Fumbling, he struggled to get control of his trembling. He had to stop thinking about the past, except he could still smell the flowers from the sacred ashoka tree and feel the agony of the blows. Could see the older man coming at him with the rock again. Could feel Devadas’s horrible pain.
David willed his fingers to pick up the cord but they didn’t move. He was lying on the ground, blinded by pain, and then, somehow, surprisingly through the pain, he experienced the joy that Devadas had experienced as he lay dying, knowing he’d saved the life of someone he’d loved.
David’s wife had told him once his news stories saved lives. If Lisle was here now, she’d tell him it had never been his karma to cause violence.
Except he couldn’t give up now. He had to do this for her, for them. Reaching once more for the det cord, he picked it up, held it and tried to remember what he was supposed to do next. Two steps. There were only two steps left.
The old man brought the rock down again.
No!

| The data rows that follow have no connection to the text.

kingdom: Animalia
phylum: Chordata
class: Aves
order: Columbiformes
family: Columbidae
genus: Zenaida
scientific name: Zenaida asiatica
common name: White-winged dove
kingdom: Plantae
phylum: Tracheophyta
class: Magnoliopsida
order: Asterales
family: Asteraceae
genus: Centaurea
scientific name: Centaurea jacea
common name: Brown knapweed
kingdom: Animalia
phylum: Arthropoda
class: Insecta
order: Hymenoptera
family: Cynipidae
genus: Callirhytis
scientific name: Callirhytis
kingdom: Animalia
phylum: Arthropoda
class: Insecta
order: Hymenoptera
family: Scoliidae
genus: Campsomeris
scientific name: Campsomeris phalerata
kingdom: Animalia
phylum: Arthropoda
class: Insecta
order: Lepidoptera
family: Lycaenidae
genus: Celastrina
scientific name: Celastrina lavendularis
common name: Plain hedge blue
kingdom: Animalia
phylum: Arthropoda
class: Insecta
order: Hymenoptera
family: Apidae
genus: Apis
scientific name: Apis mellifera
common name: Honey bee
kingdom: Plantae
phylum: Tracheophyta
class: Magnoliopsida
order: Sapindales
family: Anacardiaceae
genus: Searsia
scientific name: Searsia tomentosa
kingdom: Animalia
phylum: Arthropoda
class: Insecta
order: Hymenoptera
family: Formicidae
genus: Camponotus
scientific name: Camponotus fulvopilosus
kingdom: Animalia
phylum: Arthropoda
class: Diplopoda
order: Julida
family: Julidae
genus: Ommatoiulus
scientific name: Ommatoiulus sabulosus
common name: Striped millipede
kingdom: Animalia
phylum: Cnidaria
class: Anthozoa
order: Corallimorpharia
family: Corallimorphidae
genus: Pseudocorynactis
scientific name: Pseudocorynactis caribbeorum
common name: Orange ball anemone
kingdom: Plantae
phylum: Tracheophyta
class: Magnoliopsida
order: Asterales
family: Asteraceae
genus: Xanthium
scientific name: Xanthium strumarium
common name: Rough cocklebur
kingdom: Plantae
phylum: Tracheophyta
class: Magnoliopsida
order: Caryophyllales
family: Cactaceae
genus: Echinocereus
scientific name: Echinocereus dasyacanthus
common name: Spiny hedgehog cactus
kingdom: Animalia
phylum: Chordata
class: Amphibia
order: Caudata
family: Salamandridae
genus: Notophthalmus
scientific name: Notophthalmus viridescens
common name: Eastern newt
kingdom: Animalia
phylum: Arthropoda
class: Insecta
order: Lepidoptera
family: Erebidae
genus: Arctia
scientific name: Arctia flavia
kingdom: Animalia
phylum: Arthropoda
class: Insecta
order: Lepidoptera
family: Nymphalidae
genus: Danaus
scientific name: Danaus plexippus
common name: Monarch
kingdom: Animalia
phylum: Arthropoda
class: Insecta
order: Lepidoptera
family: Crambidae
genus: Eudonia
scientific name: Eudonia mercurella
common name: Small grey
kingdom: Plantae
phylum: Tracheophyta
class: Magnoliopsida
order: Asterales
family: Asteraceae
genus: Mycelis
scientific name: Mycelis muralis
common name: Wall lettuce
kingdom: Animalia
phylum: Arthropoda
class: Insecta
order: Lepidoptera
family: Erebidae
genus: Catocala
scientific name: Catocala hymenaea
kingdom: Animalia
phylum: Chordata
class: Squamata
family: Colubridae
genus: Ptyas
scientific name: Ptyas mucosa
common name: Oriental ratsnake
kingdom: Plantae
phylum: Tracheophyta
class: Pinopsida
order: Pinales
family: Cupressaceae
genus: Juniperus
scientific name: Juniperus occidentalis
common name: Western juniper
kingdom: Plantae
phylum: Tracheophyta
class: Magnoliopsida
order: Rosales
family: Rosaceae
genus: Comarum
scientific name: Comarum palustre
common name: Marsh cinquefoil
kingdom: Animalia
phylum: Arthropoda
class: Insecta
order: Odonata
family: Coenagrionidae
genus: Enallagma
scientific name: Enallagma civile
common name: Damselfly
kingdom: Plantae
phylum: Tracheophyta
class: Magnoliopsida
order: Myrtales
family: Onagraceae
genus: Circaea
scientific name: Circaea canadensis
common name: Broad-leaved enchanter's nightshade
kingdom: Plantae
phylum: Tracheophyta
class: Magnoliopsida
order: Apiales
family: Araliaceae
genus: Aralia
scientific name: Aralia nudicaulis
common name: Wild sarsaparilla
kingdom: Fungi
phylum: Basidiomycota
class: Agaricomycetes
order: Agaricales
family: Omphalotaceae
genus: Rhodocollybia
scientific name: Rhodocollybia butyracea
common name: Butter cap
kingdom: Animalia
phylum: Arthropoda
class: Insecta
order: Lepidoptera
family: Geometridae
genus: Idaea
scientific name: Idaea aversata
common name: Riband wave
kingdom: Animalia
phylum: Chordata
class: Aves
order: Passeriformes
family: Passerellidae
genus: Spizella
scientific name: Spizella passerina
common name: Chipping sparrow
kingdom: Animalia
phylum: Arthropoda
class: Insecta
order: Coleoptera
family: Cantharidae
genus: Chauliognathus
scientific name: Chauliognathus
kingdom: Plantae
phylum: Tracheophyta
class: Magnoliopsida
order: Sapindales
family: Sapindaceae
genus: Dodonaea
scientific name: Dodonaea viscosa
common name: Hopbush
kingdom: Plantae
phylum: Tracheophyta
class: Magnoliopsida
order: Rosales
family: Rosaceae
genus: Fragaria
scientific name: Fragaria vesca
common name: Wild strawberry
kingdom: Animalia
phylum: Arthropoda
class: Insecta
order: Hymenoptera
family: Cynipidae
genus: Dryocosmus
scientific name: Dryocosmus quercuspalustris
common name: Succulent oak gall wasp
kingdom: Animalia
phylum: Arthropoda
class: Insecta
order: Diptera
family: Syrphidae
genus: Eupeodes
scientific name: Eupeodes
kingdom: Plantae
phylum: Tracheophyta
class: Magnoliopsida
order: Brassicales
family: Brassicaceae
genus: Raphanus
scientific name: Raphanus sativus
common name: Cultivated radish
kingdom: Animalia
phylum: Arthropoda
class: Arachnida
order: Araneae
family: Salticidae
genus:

There were only two steps left, create the short circuit and force the explosion. He stared at the science project and felt a sadness so heavy descend on him he thought he might never be able to get up again. Maybe he could just stay down in the catacombs forever, become part of the rock, part of the ancient burial ground.
Do this, he silently screamed at himself. Do it now. Get it over with. He held the wires in his hands. Felt the heavy strands of Lisle’s hair.
Who had he been kidding? He’d never been capable of killing anyone. Not even the rats down in the caves with him. But if he didn’t do this now, the rest of his life would be an endless loop of loss. If he stayed on and lived out all his days missing them, his family would be gone from him in a more final and aching way than at any time in the last eighteen months.
The rock came down on Devadas’s head for the last time.
His hands fell open and dropped to his sides. He saw endless blackness. No matter how many people he’d loved and lost, could he really do to others what had been done to him? Could he be the one to disturb the fragile threads that tied people to each other over time and through time?
Do it. Do it now.
With a burst of resolve, he picked up the wires and the Semtex and the det cap but instead of connecting them to each other, with one great last effort he heaved them all into the shaft, into the same empty channel he’d forced the rats to crawl through, the same hollow that the music had traveled through.
He had to hurry. His computer was set to automatically send his articles to the newspaper in less than an hour. He had fifty-four minutes to get out of there, up to the surface and back to his hotel if he intended to save his own life tonight. The last life he ever would have guessed he’d care about saving.